Everything’s Accessible
Computer data is simply a sequence of ones and zeroes. Data is only truly inaccessible when you can’t read the ones and zeroes or figure out where the sequence starts.  To better grasp this, imagine you had the unenviable responsibility of typing the complete works of Shakespeare on a machine with only two keys, “A” and “B,” and if you fail, all the great works of the Bard would be lost forever.  As you ponder this seemingly impossible task, you’d figure out that you could encode the alphabet using sequences of As and Bs to represent each of the twenty-six capital letters, their lower case counterparts, punctuation and spaces.  The uppercase “W” might be “ABABABBB” and the uppercase “S,” “ABABAABB.”  Cumbersome, but feasible.  Armed with the code and knowing where the sequence begins, a reader can painstakingly reconstruct every lovely foot of iambic pentameter.

This is just what a computer does when it stores data in ones and zeroes, except computers encode many “alphabets” and work with sequences billions of characters long.  Computer data is only “gone” when the media that stores it is obliterated, overwritten or strongly encrypted without a key.  This is true for all digital media, including backup tapes and hard drives.  But, inaccessibility due to damage, overwriting or encryption is rarely raised as grounds for limiting e-discovery or shifting costs.

Just Another Word for Burdensome?
Frequently, lawyers will couch a claim of undue burden in terms of inaccessibility, arguing that it’s too time-consuming or costly to restore the data.  But, burden and inaccessibility are opposite sides of the same coin, and “inaccessibility” adds nothing to the mix but confusion.  Arguing both burden and inaccessibility is two bites at the apple.

Worse, there is a risk in branding particular media as “inaccessible.”  Parties resisting discovery shouldn’t be relieved of the obligation to demonstrate undue burden simply because evidence resides on a backup tape.  We must be vigilant to avoid a reflexive calculus like:

All backup tapes are inaccessible
————-▼—————
Inaccessible means undue burden presumed
————-▼—————
Good cause showing required for production
————-▼—————
Requesting party pays cost of conversion to “accessible” form.

Zubulake put EDD on every litigator’s and corporate counsel’s radar screen and proved invaluable as a provocateur of long-overdue debate about electronic discovery.  Still, its accessibility analysis is not a helpful touchstone, especially in a fast-moving field like computing.  Codifying it in proposed amendments to F.R.C.P. Rule 26(b)(2) would perpetuate a flawed standard.  Even if that occurs, don’t be cowed by the label, “inaccessible,” and don’t shy away from seeking discovery of relevant media just because it’s cited as an example of something inaccessible.  Instead, require the producing party to either show that the ones and zeroes can’t be accessed or demonstrate that production entails an undue burden.
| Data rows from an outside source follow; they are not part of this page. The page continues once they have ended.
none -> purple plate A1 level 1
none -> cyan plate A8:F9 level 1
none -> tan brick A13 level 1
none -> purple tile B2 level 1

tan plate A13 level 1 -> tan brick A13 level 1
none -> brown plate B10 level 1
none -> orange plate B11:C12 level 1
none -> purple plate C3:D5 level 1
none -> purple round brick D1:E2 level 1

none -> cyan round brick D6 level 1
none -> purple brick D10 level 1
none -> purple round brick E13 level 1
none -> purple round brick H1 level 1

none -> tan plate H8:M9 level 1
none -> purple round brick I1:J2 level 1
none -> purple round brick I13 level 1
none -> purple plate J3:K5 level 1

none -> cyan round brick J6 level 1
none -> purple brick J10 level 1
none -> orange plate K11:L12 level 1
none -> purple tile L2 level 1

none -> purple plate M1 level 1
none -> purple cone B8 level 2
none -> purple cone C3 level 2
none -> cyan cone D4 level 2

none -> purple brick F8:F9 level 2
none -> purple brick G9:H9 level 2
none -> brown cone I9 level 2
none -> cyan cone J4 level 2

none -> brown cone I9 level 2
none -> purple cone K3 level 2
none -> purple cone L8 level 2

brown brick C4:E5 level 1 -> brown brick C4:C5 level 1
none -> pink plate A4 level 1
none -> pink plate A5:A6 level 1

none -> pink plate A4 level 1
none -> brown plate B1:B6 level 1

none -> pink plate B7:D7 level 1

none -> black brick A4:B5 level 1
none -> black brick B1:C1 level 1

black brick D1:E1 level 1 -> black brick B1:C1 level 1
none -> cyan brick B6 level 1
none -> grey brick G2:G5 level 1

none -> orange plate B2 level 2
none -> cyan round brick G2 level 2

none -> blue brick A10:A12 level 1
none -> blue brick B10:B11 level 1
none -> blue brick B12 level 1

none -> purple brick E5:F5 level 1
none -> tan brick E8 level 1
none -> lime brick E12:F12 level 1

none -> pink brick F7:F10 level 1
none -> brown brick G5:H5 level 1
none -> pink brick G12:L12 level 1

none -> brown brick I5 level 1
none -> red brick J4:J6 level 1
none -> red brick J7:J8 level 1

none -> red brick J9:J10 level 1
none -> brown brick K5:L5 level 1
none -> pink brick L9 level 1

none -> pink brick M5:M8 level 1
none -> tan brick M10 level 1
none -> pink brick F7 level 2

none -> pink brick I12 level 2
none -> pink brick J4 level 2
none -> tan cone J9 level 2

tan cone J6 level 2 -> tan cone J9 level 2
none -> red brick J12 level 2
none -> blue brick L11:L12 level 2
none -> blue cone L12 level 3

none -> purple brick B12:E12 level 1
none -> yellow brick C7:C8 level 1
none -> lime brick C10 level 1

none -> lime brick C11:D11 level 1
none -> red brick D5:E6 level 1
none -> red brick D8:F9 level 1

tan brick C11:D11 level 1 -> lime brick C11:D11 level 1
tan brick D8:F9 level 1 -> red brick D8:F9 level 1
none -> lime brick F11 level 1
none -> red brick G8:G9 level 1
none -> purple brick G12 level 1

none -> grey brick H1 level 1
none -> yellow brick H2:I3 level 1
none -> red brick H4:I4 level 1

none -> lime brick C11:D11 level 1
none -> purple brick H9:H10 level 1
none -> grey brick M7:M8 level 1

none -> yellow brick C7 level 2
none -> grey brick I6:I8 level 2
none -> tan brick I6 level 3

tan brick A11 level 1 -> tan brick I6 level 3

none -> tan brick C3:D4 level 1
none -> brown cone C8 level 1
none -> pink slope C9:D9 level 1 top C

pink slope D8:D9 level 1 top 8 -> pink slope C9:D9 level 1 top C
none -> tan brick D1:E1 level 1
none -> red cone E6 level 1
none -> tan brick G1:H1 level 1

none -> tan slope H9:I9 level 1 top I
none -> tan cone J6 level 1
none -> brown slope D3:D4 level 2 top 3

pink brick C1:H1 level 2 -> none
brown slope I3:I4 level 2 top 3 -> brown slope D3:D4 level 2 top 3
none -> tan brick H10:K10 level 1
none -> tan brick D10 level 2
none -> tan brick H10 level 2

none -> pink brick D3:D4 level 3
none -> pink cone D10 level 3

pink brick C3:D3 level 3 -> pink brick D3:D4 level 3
A decade later, credible claims of inaccessibility grounded on technical hurdles and balky backup media have largely disappeared, relegated to boilerplate objections.  My urging litigants to push back on inaccessibility claims seems quaint now; but in 2005, the prevailing view was that backups were ipso facto inaccessible.

Modern backups tend to be as easy to access and search as active data stores–easier in ways, because they consolidate information across custodians, facilitating collection from a single source and permitting search and deduplication across what would otherwise be separately siloed sources.  Moreover, software tools and vendor services make it possible to search, cull, filter, deduplicate and extract compressed information on multivolume tape backup sets without fully restoring same.  Finally, companies have gotten smarter in their refusal to retain vast legacy tape collections, and courts have awakened to the fact that tape media kept longer than a few weeks isn’t for disaster recovery; it’s an archive. 

Today, we  should expect claims of inaccessibility to reappear as we grapple with the smart phones and tablets that so captivate us–these sources are indeed harder and slower to preserve and process than PCs and servers and encryption renders some content functionally inaccessible.  As well, the burgeoning volume of data going to the Cloud may foster the epiphany that data in an online repository is lots easier to populate than to repatriate.